[Provided text — start]

Television takes viewers to faraway lands around the globe to see how other people live and look. Television brings laughter to people by showing them comedies. On the other hand, TV shows its viewers what real-life tragedy is like, as when it covers the victims of war, natural disasters, and poverty. Not all of television s effects on learning are good. Many television programs include strong violence and sexual content, which is not suitable for youngsters. These scenes may cause viewers, especially children, to have abnormal behavior. TV violence might influence children who have violent tendencies to act violently. It also may promote viewers an impression that they are living in an evil world. In addition, TV programs and commercials often show people with more material possessions than most viewers. These programs and commercials often raise viewers material expectations. These expectations can cause people to become so dissatisfied with their lives that unhappiness results. Raised material expectations can be really harmful when people continually see on television how much better off other people are in comparison to them. This may stir up anger in the viewers, and may result in violent behavior. Political: Many political candidates use television in their campaigns to win supporters. They buy commercial time to convince voters to support them. They also appear on interviews to answer questions about their views. Television has led to a unique kind of political campaigning called the spot announcement. Spot announcements are political messages that last from 10 to 90 seconds. These short messages are a common form of political advertising on television.

[Provided text — finish]

→ Assigned task 1: Write out the lines of the records as a numbered list, starting at the beginning of the records and ending at the line containing "provocación digna del Ágora. Vuestra", with both ends included. Omit the pictures and blank lines.

[Recorded data — start]

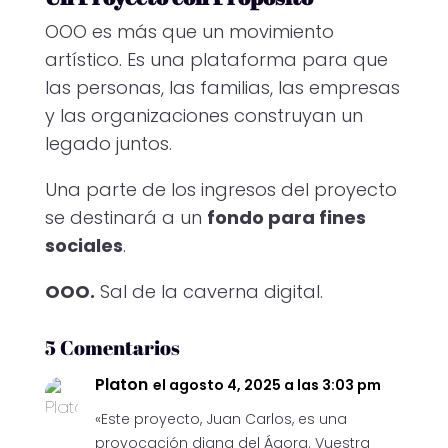
OOO es más que un movimiento
artístico. Es una plataforma para que
las personas, las familias, las empresas
y las organizaciones construyan un
legado juntos.
Una parte de los ingresos del proyecto
se destinará a un
fondo para fines
sociales
.
OOO.
Sal de la caverna digital.
5 Comentarios
Platon
el agosto 4, 2025 a las 3:03 pm
«Este proyecto, Juan Carlos, es una
provocación digna del Ágora. Vuestra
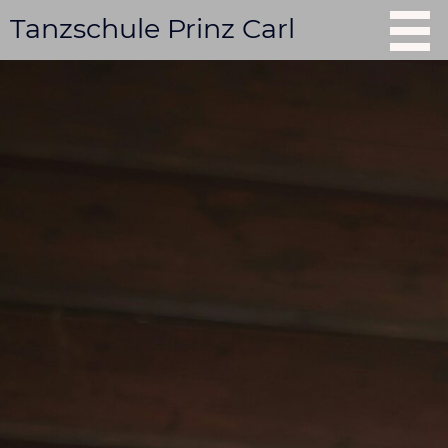
Tanzschule Prinz Carl
Start
Tag der offenen Tür
Kurse
Tanzschule mieten
Shows buchen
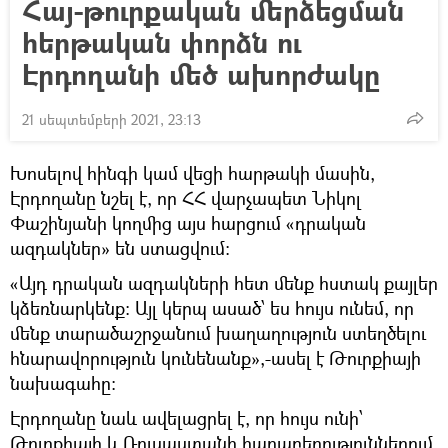
Հայ-թուրքական մերձեցման
հերթական փորձն ու
Էրդողանի մեծ ախորժակը
21 սեպտեմբերի 2021, 23:13
Խոսելով հինգի կամ վեցի հարթակի մասին,
Էրդողանը նշել է, որ ՀՀ վարչապետ Նիկոլ
Փաշինյանի կողմից այս հարցում «դրական
ազդակներ» են ստացվում։
«Այդ դրական ազդակների հետ մենք հստակ քայլեր
կձեռնարկենք։ Այլ կերպ ասած՝ ես հույս ունեմ, որ
մենք տարածաշրջանում խաղաղություն ստեղծելու
հնարավորություն կունենանք»,-ասել է Թուրքիայի
նախագահը։
Էրդողանը նաև ավելացրել է, որ հույս ունի՝
Թուրքիայի և Ռուսաստանի հարաբերություններում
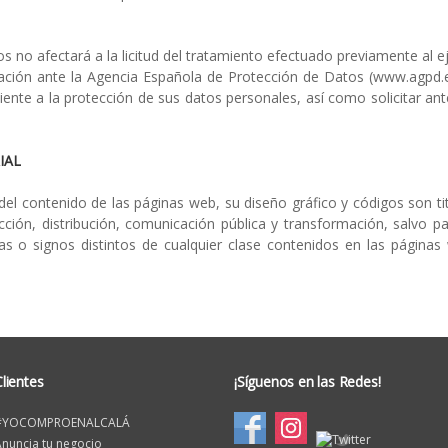
os no afectará a la licitud del tratamiento efectuado previamente al e
ación ante la Agencia Española de Protección de Datos (www.agpd.e
ente a la protección de sus datos personales, así como solicitar an
IAL
del contenido de las páginas web, su diseño gráfico y códigos son 
ción, distribución, comunicación pública y transformación, salvo p
s o signos distintos de cualquier clase contenidos en las págin
Clientes
¡Síguenos en las Redes!
#YOCOMPROENALCALÁ
nuncia tu negocio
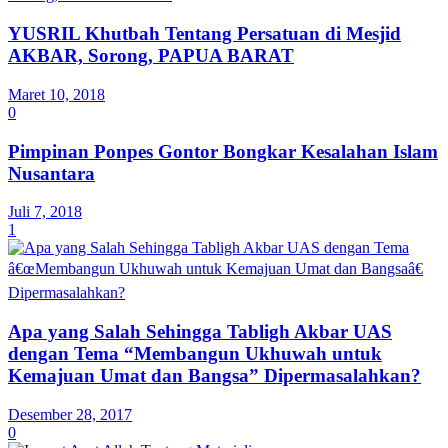
YUSRIL Khutbah Tentang Persatuan di Mesjid
AKBAR, Sorong, PAPUA BARAT
Maret 10, 2018
0
Pimpinan Ponpes Gontor Bongkar Kesalahan Islam
Nusantara
Juli 7, 2018
1
Apa yang Salah Sehingga Tabligh Akbar UAS
dengan Tema “Membangun Ukhuwah untuk
Kemajuan Umat dan Bangsa” Dipermasalahkan?
Desember 28, 2017
0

[Recorded data — finish]

→ Assigned task 2: In the passage on television, which causes of victims are named in its example of TV coverage of real-life tragedy?

→ Written answer 1:
1. OOO es más que un movimiento
2. artístico. Es una plataforma para que
3. las personas, las familias, las empresas
4. y las organizaciones construyan un
5. legado juntos.
6. Una parte de los ingresos del proyecto
7. se destinará a un
8. fondo para fines
9. sociales
10. .
11. OOO.
12. Sal de la caverna digital.
13. 5 Comentarios
14. Platon
15. el agosto 4, 2025 a las 3:03 pm
16. «Este proyecto, Juan Carlos, es una
17. provocación digna del Ágora. Vuestra

→ Written answer 2: War, natural disasters, and poverty.